LGBTQ organizations in Rehoboth Beach, Del. celebrated the end of the season with an array of events and fundraisers. Notably, CAMP Rehoboth welcomed the long-awaited return of its annual SunDance as part of SunFestival on Sunday evening. 

This year’s SunFestival was “a huge success,” said Wesley Combs, CAMP Rehoboth board president. “It was a true community effort, which was so heartwarming to see as the new board president.”

While official numbers from the weekend’s fundraising have yet to be determined, Combs noted that both of the weekend’s flagship events — SunDance, as well as a Saturday night performance by Emmy-winning comedian Judy Gold — were sold out, as were the sponsorships available for the event.

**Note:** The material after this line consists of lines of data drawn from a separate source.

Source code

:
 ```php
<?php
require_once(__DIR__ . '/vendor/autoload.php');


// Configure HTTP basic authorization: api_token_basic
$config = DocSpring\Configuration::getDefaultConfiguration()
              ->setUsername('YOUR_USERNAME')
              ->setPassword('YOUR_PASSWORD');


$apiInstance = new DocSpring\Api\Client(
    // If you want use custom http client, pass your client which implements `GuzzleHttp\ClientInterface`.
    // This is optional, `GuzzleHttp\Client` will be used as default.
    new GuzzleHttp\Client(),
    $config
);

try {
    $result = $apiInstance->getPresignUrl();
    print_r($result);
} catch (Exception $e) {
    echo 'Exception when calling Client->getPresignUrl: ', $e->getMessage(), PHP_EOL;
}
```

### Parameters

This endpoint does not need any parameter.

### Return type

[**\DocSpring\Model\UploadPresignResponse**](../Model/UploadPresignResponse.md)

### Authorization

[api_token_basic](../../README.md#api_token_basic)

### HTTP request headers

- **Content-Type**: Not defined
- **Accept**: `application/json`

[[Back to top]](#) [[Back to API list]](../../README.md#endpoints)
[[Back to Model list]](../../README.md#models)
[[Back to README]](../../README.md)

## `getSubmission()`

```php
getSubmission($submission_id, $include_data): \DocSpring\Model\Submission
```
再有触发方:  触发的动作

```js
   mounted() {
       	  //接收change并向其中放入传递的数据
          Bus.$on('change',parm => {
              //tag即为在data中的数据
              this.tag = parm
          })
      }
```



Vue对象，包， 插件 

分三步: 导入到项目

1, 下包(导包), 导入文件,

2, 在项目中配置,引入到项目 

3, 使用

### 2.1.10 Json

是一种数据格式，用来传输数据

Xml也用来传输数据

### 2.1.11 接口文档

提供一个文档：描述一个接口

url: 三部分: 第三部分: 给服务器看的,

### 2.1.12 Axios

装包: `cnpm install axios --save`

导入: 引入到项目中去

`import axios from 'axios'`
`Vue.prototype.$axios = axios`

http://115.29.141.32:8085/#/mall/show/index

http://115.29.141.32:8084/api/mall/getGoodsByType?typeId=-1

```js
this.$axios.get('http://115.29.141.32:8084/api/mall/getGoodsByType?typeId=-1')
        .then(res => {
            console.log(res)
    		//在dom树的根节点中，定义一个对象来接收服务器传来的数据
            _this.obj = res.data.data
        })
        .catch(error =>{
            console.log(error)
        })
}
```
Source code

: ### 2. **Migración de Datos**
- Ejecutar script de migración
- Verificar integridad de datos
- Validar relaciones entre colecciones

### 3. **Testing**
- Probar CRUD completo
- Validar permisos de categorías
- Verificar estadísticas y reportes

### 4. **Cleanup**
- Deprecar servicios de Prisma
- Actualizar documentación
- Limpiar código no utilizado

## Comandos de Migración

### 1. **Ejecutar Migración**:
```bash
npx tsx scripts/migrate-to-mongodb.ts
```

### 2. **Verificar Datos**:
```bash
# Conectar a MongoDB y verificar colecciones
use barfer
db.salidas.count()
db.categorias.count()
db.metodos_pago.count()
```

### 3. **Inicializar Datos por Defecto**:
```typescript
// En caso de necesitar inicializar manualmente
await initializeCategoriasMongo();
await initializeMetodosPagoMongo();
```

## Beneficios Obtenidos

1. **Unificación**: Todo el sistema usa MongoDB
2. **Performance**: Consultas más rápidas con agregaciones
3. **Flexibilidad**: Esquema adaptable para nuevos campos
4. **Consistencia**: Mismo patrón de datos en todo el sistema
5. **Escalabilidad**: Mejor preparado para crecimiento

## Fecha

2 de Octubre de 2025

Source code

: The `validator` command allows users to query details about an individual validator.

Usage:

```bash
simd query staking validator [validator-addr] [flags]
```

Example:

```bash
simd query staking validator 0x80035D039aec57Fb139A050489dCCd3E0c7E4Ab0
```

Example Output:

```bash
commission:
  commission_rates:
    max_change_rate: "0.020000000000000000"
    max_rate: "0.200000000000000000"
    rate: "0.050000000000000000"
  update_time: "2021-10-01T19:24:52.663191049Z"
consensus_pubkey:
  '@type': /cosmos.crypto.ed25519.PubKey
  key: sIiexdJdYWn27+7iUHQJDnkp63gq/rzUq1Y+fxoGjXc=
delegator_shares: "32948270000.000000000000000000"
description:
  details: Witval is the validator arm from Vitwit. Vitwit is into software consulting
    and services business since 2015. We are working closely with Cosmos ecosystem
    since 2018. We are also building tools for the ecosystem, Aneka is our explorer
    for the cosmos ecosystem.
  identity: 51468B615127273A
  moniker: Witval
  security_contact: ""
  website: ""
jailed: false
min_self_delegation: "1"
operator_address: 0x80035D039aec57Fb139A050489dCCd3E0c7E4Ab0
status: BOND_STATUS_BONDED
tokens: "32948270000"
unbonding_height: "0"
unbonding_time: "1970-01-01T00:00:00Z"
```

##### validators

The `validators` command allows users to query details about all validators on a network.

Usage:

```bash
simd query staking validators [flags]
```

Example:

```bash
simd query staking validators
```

The dance floor for SunDance, which had not been held since 2019 due to public health restrictions, “was packed from the minute the doors opened,” he added.

“Everyone was coming back together and doing something that they love to do, which is dancing under the mirror ball, being together and celebrating a great organization,” he said. “It’s hard to do that when you can’t see each other.”

CAMP Rehoboth is looking to kick off its search for a new executive director and will soon begin to implement its strategic planning process. The funds raised during SunFestival will help support the organization during this period of transition, Combs noted.

In the meantime, “this is going to be a time where we’re going to reflect,” he added. “We’re going to really assess, ‘What are the needs of our community?’ … and then understand what’s the most important thing for CAMP Rehoboth to be doing in the next five years.”